What a difficult question. I suppose I would love Meryl Streep to play my mother! Who would be my father? My eldest son Alan, who is an actor in Hollywood. Me? There I stall. I cannot begin to imagine it!

What is the one-sentence synopsis of your book?
Memoir of an unusual childhood in a vanished world, and the loss of that world after the Suez crisis of 1957.

Will your book be self-published or represented by an agency?
It was initially represented by an agency ( not my own!) but after months of gazing forlornly at rave rejections, I decided to self-publish. Subsequently, Amazon Encore approached me and acquired the memoir, successfully taking it out into a much larger world.

How long did it take you to write the first draft of your manuscript?
I was working full time as a literary agent, and was also a busy mother and grandmother. I wrote many drafts in stolen moments, so it took a few years before I had a final draft. The first draft - very incomplete and shapeless - was done in about a year.

What other books would you compare this story to within your genre?
It is very hard to make comparisons, because every memoir is seen through the unique prism of one individual's story and recollections. While other books may explore similar territory, there is no real way to categorize a voice, a view of life, or the distant memories of a child. Mine is a coming of age memoir, but that could be applied to so many. A common thread of a lost Egypt can be found in Colette Rossant's MEMORIES OF A LOST EGYPT, and Andre Aciman's OUT OF EGYPT.

Who or What inspired you to write this book?
My love for my grandchildren, and later, a desire for the world to understand the expulsion and losses of the thousands of Jews from Arab lands in the last half century. The losses were obviously material losses of property, but far greater have been the losses of close, large extended families scattered to the four winds, and a way of life gone forever. I had wanted to be a writer since I was nine years old, and as I began to give myself permission to explore the writing side of myself, I became totally addicted, and had to discipline myself ruthlessly so that other commitments would not fall by the wayside. Now that more time is actually mine, I know that when I am writing, hours fall away without my noticing. All I want to do is to continue to be able to express my stories in the written word and to work at the craft of writing. My next project is a novel, and I am wrestling with the problems of structure and story, and narrative arc.
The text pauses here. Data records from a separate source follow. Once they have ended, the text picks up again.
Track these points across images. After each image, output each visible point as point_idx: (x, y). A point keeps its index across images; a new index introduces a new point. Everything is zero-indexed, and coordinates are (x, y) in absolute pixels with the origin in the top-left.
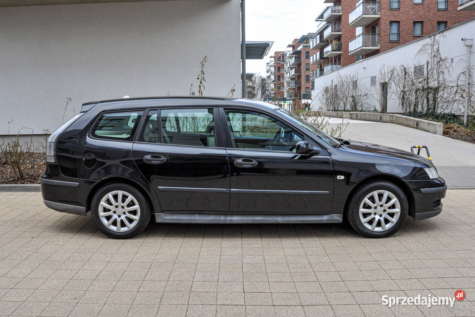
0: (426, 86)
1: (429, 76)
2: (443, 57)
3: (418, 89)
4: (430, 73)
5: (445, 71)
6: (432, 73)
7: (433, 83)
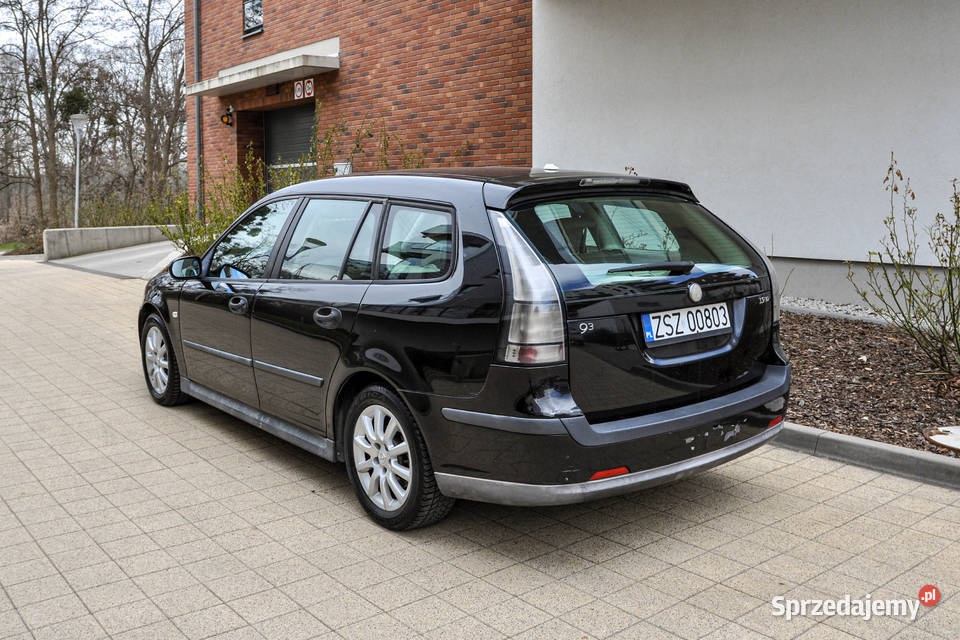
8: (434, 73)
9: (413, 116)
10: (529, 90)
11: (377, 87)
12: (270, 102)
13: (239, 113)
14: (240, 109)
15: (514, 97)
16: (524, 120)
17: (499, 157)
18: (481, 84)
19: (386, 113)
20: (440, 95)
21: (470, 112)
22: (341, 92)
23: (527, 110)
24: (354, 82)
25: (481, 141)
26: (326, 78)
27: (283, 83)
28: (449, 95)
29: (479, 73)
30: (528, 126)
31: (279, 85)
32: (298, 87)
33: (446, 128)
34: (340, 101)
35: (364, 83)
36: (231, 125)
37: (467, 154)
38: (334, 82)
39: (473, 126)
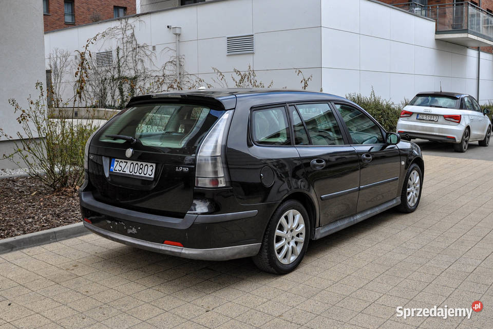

I have the story, the beginning and the end, but how to avoid a sagging middle?

What else about your book might pique the readerís interest?
It is almost easier to say what it is not. It is not a history, or a travelogue. It is a very personal story that unfolded within dramatic world events, seeking to present both the unique and the universal. My book is about a coming of age at a time and in a place that have vanished, never to return. While the Egypt of my childhood is not the Egypt of Tahrir Square, the seeds of revolution were planted then. The memoir offers a glimpse of a little-known international community of Sephardic Jews in Egypt, and the vibrant individuals who flourished within it and nurtured my life. It attempts to recreate the magic of a happy childhood. It is worth mentioning that a mere handful of Jews remain in Egypt from the 80,000 who had been rooted there for generations.